Du côté de la galerie Steph Simon, l'heure est également à l'improvisation. Serge ne décolère pas lorsqu'il s'aperçoit que Le galeriste à mis au point une lampe hybride Mouille-Noguchi à partir d'un tuyau du premier et d'un pied du second, et ce sans consulter qui que ce soit.
A cela viennent s'ajouter les difficultés financières rencontrées par la galerie qui prend alors beaucoup de retard dans ses paiements.

Afin de reprendre le contrôle Serge Mouille crée à cette époque la SCM (Société de Création de Modèles)
Une année plus tard, Serge Mouille propose la nouvelle série des Colonnes. Ses colonnes utilisent une source lumineuse jusqu'ici réservée à l'éclairage industriel : le tube fluorescent.
Entre les deux séries de Serge Mouille, les Formes noires de 1952 et les Colonnes de 1961, il n'y pas évolution mais rupture. Rien ne rappelle l'autre.
La géométrie l'emporte sur la sensualité.



Pourtant, à la fin de la même année, et devant les difficultés à assurer la production tout en gardant son éthique, Serge Mouille prend la décision de tout stopper.
En effet c'est que la tâche est lourde. Il n'existe plus de diffuseur et les relations ave Steph Simon se sont détériorées, encore un peu plus. La galerie montre cependant les Colonnes mais sans vernissage ni catalogue. L'équipe de la galerie (...Charlotte?) refusera d'ailleurs la commercialisation plus longtemps n'adhérant pas à l'effet cinétique produit par les Colonnes.

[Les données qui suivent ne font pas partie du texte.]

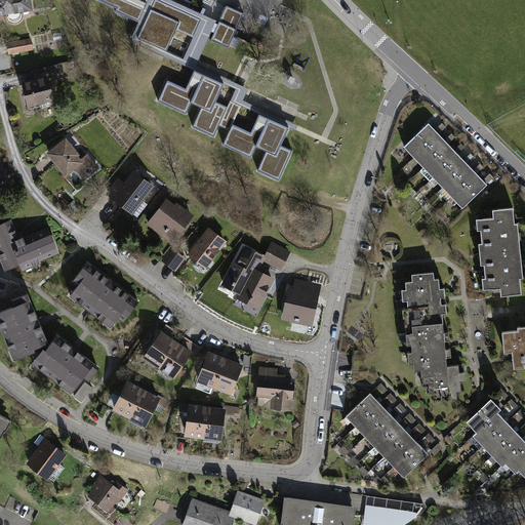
[(0,0),(0,13),(31,8),(29,0),(0,0)]
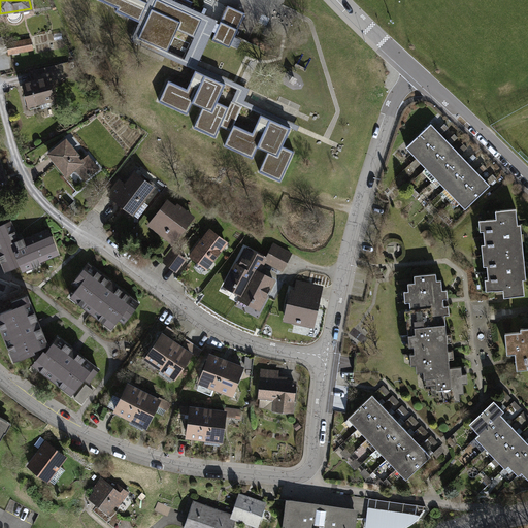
[(116,11),(139,23),(149,0),(97,0),(117,8),(116,11)]
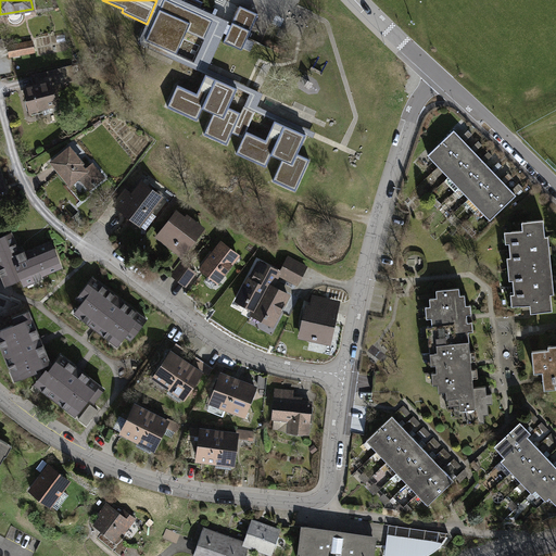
[(191,68),(193,62),(177,54),(146,40),(163,2),(169,5),(171,2),(213,21),(215,15),(203,9),(182,0),(156,0),(147,24),(137,43),(191,68)]
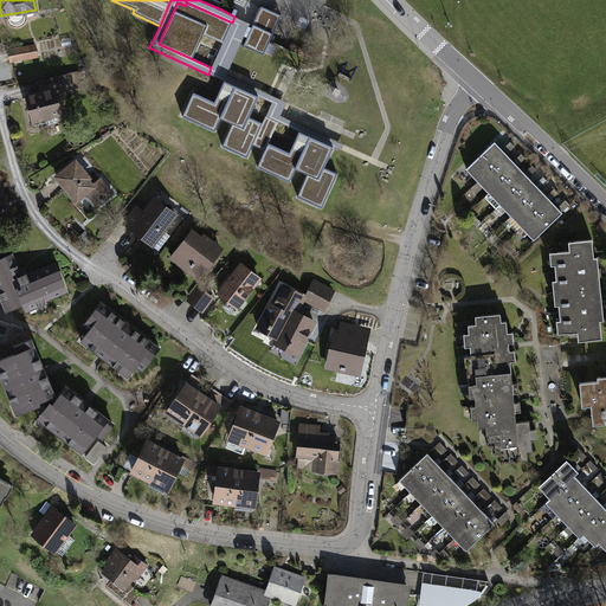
[(199,0),(221,10),(224,4),(214,0),(213,0),(213,1),(211,0),(199,0)]
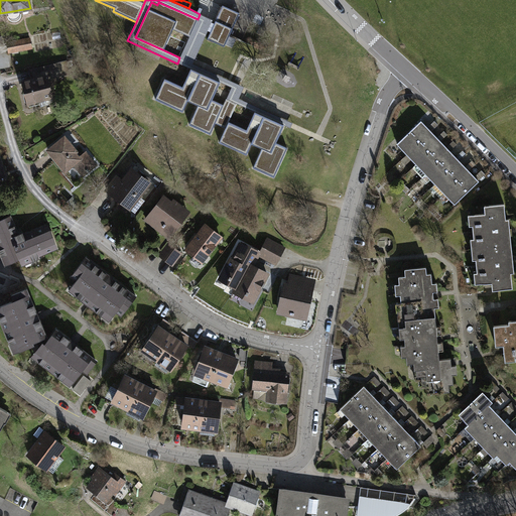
[(170,35),(186,42),(189,36),(189,37),(198,19),(158,2),(157,5),(151,2),(135,37),(164,50),(170,35)]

Serge Mouille vend alors à Sinma ses machines et son stock de pièces ainsi que les appareils fabriqués et les droits d'exploitation.
Malheureusement, les modèles ne correspondant pas à la clientèle de Sinma, la production est rapidement stoppée.

Ainsi se termine l'aventure des luminaires Serge Mouille. Cet arrêt de diffusion plonge le créateur dans l'oubli jusqu'au début des années 80 et l'exposition "Paris-Paris" au Centre Pompidou qui lui demande de présenter une applique à deux bras pivotants. Viendront plusieurs expositions rétrospectives à Paris et New-York qui confirment l'importance de Serge Mouille dans le paysage de la décoration des années 50-60.
Le créateur de luminaire s'éteint en Décembre 1988.

C'est tout récemment en Mars 2018 que Serge intègre la collection du Strict Maximum. Après plusieurs tentatives de s'accrocher à quoi que ce soit de Pierre, ce sera finalement Charlotte la plus à même d'accueillir Serge.